• [Work required]: Write out the stretch of lines below that begins at the line with "Source code" and ends at the line with "## 🆕 New Features (6 & 7)", including both, exactly as given and nothing more.

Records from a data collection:
+ + + + +

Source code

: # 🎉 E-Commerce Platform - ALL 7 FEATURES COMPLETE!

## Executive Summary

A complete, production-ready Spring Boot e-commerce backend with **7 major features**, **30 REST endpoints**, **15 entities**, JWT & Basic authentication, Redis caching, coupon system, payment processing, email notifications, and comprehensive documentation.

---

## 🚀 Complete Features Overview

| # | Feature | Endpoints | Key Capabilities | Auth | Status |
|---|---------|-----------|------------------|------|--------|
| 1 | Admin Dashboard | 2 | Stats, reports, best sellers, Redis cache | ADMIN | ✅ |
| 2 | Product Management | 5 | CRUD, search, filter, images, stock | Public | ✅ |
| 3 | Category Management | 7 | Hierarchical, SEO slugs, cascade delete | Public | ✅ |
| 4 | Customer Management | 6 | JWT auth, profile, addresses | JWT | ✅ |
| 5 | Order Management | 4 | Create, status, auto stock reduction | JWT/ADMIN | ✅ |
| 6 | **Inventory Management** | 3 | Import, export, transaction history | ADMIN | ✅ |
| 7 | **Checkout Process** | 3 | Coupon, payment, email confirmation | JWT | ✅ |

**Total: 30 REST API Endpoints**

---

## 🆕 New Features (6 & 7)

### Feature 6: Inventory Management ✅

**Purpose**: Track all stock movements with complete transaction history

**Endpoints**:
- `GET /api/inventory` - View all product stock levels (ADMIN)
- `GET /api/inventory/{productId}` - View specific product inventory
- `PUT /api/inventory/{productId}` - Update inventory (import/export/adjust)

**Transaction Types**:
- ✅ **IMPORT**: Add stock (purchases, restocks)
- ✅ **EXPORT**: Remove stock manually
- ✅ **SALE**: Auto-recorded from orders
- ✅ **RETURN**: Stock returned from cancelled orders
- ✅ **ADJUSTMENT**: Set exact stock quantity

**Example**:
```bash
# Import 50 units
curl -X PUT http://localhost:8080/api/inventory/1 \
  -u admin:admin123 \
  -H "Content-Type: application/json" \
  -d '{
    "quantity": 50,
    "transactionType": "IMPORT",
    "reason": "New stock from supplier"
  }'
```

+ + + + +

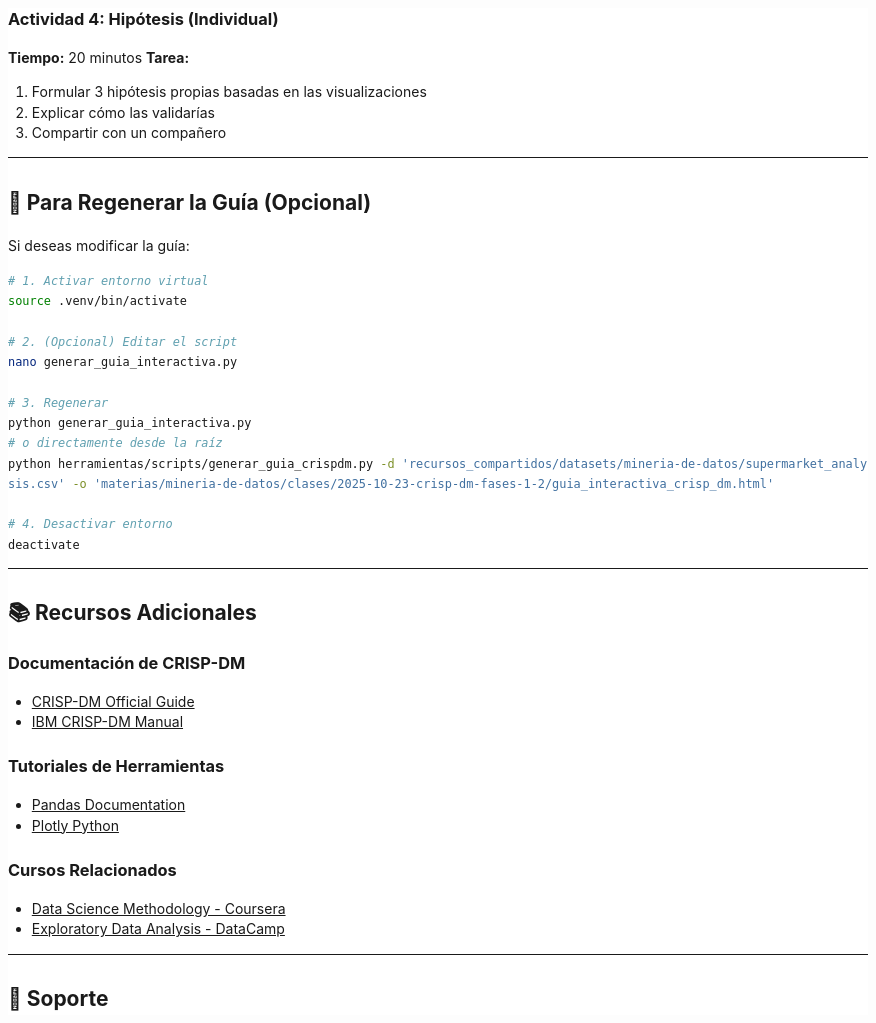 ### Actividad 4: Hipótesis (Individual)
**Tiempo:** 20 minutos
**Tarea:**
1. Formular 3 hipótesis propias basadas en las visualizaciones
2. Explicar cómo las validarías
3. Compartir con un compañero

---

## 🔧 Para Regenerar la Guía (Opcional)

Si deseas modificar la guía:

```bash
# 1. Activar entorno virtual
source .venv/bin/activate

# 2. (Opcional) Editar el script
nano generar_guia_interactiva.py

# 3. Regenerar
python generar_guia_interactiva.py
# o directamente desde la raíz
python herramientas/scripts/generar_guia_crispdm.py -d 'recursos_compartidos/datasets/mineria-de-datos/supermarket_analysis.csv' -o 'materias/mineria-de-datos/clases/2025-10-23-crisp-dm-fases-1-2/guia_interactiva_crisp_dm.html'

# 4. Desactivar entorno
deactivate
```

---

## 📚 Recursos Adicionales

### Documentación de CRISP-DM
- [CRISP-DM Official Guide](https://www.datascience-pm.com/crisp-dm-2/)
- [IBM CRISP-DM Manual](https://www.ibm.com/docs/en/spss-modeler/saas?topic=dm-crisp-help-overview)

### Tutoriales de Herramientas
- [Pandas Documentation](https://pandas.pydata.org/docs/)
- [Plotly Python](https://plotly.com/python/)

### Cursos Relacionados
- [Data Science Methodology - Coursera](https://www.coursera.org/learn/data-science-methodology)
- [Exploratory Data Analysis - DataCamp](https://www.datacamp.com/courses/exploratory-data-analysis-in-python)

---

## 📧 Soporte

+ + + + +

• [Exercise result]:
Source code

: # 🎉 E-Commerce Platform - ALL 7 FEATURES COMPLETE!

## Executive Summary

A complete, production-ready Spring Boot e-commerce backend with **7 major features**, **30 REST endpoints**, **15 entities**, JWT & Basic authentication, Redis caching, coupon system, payment processing, email notifications, and comprehensive documentation.

---

## 🚀 Complete Features Overview

| # | Feature | Endpoints | Key Capabilities | Auth | Status |
|---|---------|-----------|------------------|------|--------|
| 1 | Admin Dashboard | 2 | Stats, reports, best sellers, Redis cache | ADMIN | ✅ |
| 2 | Product Management | 5 | CRUD, search, filter, images, stock | Public | ✅ |
| 3 | Category Management | 7 | Hierarchical, SEO slugs, cascade delete | Public | ✅ |
| 4 | Customer Management | 6 | JWT auth, profile, addresses | JWT | ✅ |
| 5 | Order Management | 4 | Create, status, auto stock reduction | JWT/ADMIN | ✅ |
| 6 | **Inventory Management** | 3 | Import, export, transaction history | ADMIN | ✅ |
| 7 | **Checkout Process** | 3 | Coupon, payment, email confirmation | JWT | ✅ |

**Total: 30 REST API Endpoints**

---

## 🆕 New Features (6 & 7)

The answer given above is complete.